Since the February 25 joint ceasefire announcement by India and Pakistan, details about what the future may hold for relations between the archrivals continue to trickle in, with each wave more sensational than the other. On March 22, an Indian media outlet had reported that for the first time in history, Indian armed forces could travel to Pakistan later this year for Shanghai Cooperation Organization (SCO) military exercises. At the same time, another outlet reported earlier on March 23 that the seed of the ceasefire recommitment was laid through secret communications between the spy services of the two countries in 2018.

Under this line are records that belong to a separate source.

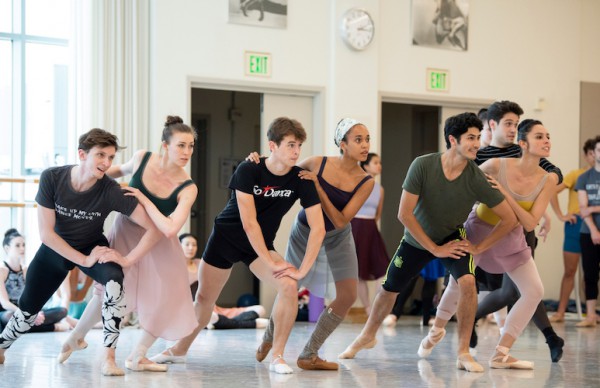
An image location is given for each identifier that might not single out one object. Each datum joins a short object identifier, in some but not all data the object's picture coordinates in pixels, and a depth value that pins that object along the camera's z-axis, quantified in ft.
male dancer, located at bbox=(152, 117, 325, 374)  26.76
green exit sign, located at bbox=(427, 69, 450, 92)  54.69
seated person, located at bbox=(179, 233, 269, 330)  44.39
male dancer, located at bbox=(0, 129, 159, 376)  26.19
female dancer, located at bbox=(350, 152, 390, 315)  49.34
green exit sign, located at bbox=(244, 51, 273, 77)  49.29
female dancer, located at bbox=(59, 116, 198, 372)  27.60
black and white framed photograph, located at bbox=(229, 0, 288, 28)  48.79
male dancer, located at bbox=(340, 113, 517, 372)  28.09
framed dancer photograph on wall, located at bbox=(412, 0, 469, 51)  54.24
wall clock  51.42
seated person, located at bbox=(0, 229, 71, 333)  38.87
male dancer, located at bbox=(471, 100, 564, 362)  31.36
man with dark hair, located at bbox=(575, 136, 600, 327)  47.34
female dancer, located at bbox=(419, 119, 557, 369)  29.41
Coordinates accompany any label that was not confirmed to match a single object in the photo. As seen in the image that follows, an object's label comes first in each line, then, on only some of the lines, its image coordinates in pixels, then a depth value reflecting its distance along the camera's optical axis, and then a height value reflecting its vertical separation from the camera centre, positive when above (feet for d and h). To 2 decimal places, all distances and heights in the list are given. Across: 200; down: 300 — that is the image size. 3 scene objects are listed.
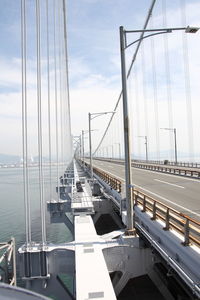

The Print reported yesterday that Indian forces could travel to Pakistan for the SCO “Pabbi-Antiterror-2021” exercise, to be held at the National Counter Terrorism Center (NCTC) Pabbi, in the Nowshera district in Pakistan’s Khyber Pakhtunkhwa province. The outlet, quoting Chinese news agency Xinhua, said that the decision to hold the exercise was taken at a meeting of SCO’s Regional Anti-Terrorist Structure held at Tashkent, Uzbekistan last week.
“[Indian] Sources in the know remained non-committal about the actual participation of the Indian troops in the joint exercise … saying a final decision was yet to be taken,” The Print added, noting that its sources said India’s National Security Council Secretariat was examining the possibility.
In 2019 the Indian Air Force had carried out airstrikes in the outskirts of Balakot, also in Khyber Pakhtunkhwa, bringing the two nuclear-armed neighbors locked in perennial conflict to the brink of war. The town is about 240 kilometers (or around a four-hour drive) away from Pabbi. India and Chinese forces also clashed in the Galwan Valley in eastern Ladakh last June, leading to the deaths of 20 Indian and at least four Chinese troops.
India’s participation in SCO exercises, in Pakistan or elsewhere, would demonstrate once again the surprising ability of the organization to bring adversaries together under one roof, so to speak. Last year India had skipped a Russia-hosted multilateral military exercise in which both China and Pakistan took part.
Meanwhile details continue to emerge, mostly from Indian media outlets, about how the February 25 ceasefire announcement came to be. Writing for Indian news outlet News18, Praveen Swami – an Indian journalist well known for his reporting on highly sensitive intelligence matters — reported, based on conversations with Indian sources, that “foundations for last month’s ceasefire along the Line of Control (LoC) were laid during a series of one-on-one secret meetings between senior intelligence officers at a London hotel in 2018.”
“Involving a polo-playing General from an aristocratic family, and an ethnic Tamil career intelligence officer responsible for espionage operations targeting Pakistan, the talks began months after Prime Minister Imran Khan took office in 2018,” Swami wrote. According to him, following this first meeting, Indian and Pakistani officials met on at least three other occasions.
Swami’s reporting, on the surface, seems to contradict reports in Foreign Policy and Bloomberg that have suggested that the United Arab Emirates had played a key role in securing the ceasefire. “Lots of foreign capitals have encouraged India-Pakistan peace but the process has been led by the two countries, not external actors,” an Indian source was quoted by Swami as saying. Interestingly, according to him, the Pakistan Army – as an overture of peace – had passed intelligence to India through the U.S. Central Intelligence Agency about impending attacks in India in the summer of 2019 even though the “London channel” established the year before had dried up following the February 2019 Pulwama-Balakot dust-up.
The Indian Express had reported in June 2019 that Pakistan had shared intelligence with both India and the United States about an impending attack in Pulwama district, possibly in Awantipora. “The Pakistanis shared this information regarding the possibility of such an attack with our High Commission in Islamabad. They had also shared this information with the Americans, who too, informed us. So this information has come directly as well as via the Americans to us,” a senior Indian security official was quoted by the newspaper as saying at that time.
Notably, Indian intelligence sources had downplayed this story to Swami at that time, noting that it was an anonymous tip-off to the Indian High Commission and not through intelligence channels. “The heads of the Inter-Services Intelligence and the Research and Analysis Wing have been in periodic contact, so if the Pakistanis wanted to pass on something, they’d just have picked up the phone,” the journalist quoted one of them as saying at that time.
At this stage, it is hard to perfectly reconcile all of the Indian reports emerging about the February 25 ceasefire. But three immediate observations about them are in order. One, the Indian government remains quite invested in the ceasefire recommitment, leading it to almost incessantly provide comments around the exact circumstances leading up to it to the media. Two, it seems that a multitude of channels and actors, including external ones, were in one way or the other involved in securing it, even though the process itself was punctuated by several setbacks. Because of that, the chances of the ceasefire announcement amounting to something more durable remains higher than initially expected. Third and finally, in the deeply murky world of South Asian intelligence and security affairs, the “truth” told often depends on who is doing the telling — and why and when.